Question

Show that the sum of kinetic energy and potential energy (i.e., total mechanical energy) is always conserved in the case of a freely falling body under gravity (with air resistance neglected) from a height h by finding it when

1. The body is at the top.
2. the body has fallen a distance x.
3. the body has reached the ground.

Answer 1

The law of conservation of energy:

Energy can neither be created nor destroyed. Verification of the energy conservation law in the event of a body falling.

Consider a body of mass (m) raised above the ground to position A at a height (h).

(i) At A

P.E. = mgh

K.E. = 0      ...[∵ body is at rest]

∴ P.E. + K.E. = mgh + 0 = mgh   ...(i)

Let it fall from A to B through a distance (x)

In doing so v² - u² = 2gx

v² - 0 = 2gx     ...[∴ u at A = 0]

Body is still at height (h - x) above ground.

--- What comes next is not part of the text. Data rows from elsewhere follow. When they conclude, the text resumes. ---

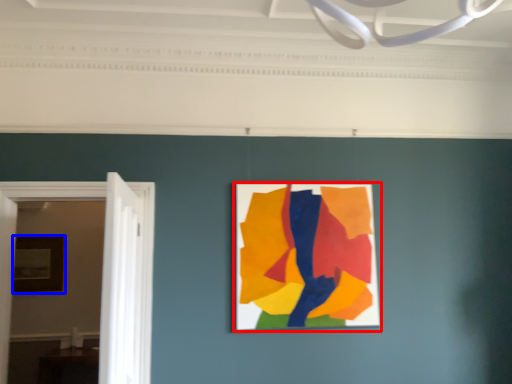
Question: Which object is closer to the camera taking this photo, picture frame (highlighted by a red box) or picture frame (highlighted by a blue box)?

Choices:
 (A) picture frame
 (B) picture frame

Answer: (A)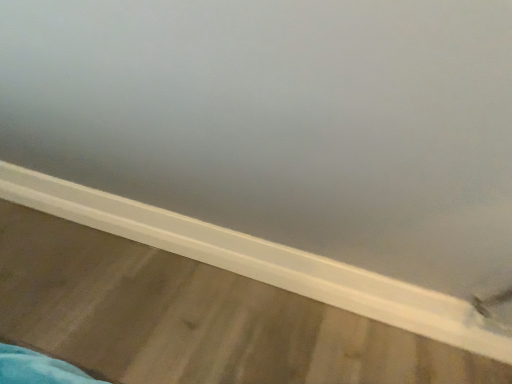
Where is `white wood baseboard at lower center`? Image resolution: width=512 pixels, height=384 pixels. white wood baseboard at lower center is located at coordinates (194, 318).

What do you see at coordinates (194, 318) in the screenshot? I see `white wood baseboard at lower center` at bounding box center [194, 318].

The width and height of the screenshot is (512, 384). I want to click on white wood baseboard at lower center, so click(x=194, y=318).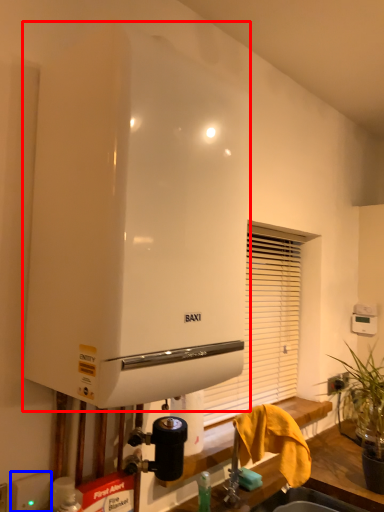
Question: Among these objects, which one is farthest to the camera, water heater (highlighted by a red box) or electric outlet (highlighted by a blue box)?

Choices:
 (A) water heater
 (B) electric outlet

Answer: (B)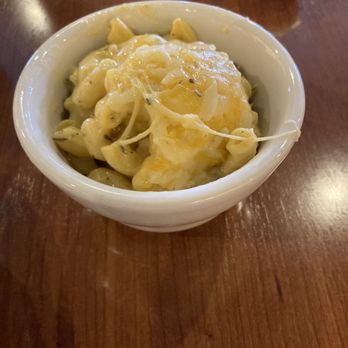
In order to click on tabletop in this screenshot , I will do `click(176, 278)`.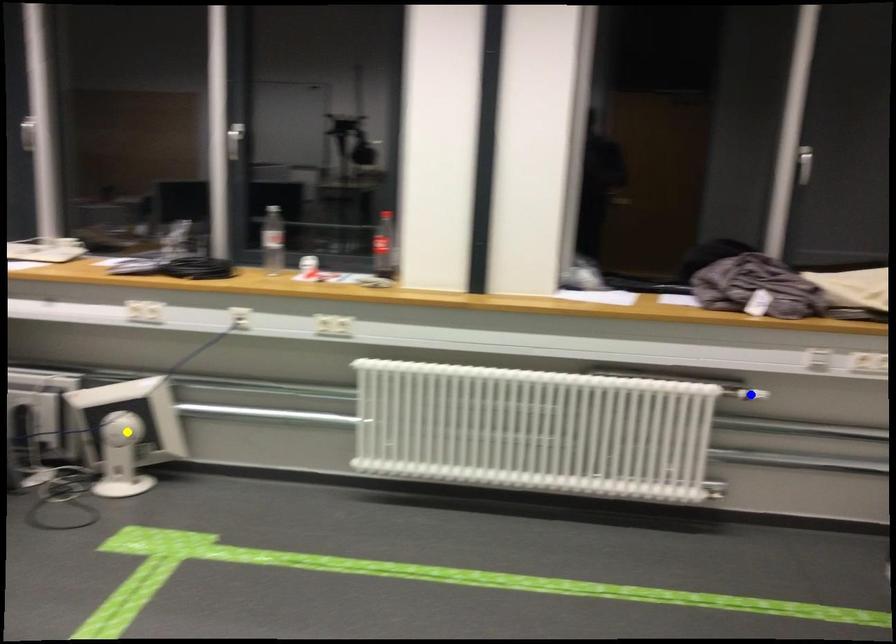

(ii) At B, P.E. = mg (h - x)

K.E. = `1/2 mv^2`

= `1/2 m (2gx)`

= mgx

∴ P.E. + K.E. = mg (h - x) + mgx

= mgh - mgx + mgx

P.E. + K.E. = mgh

When a body falls on ground, the velocity with which it falls v² - u² = 2gh

v² = 2gh

(iii) At C the ground

P.E. = 0      ...[∵ h = 0]

K.E. = `1/2 xx mv^2`

= `1/2 m (2gh)`

= mgh

P.E. + K.E. = 0 + mgh = mgh      ...(iii)

This we find in all three cases (i), (ii) and (iii)

The sum total of P.E. + K.E. = mgh which remains constant and hence verifies the law.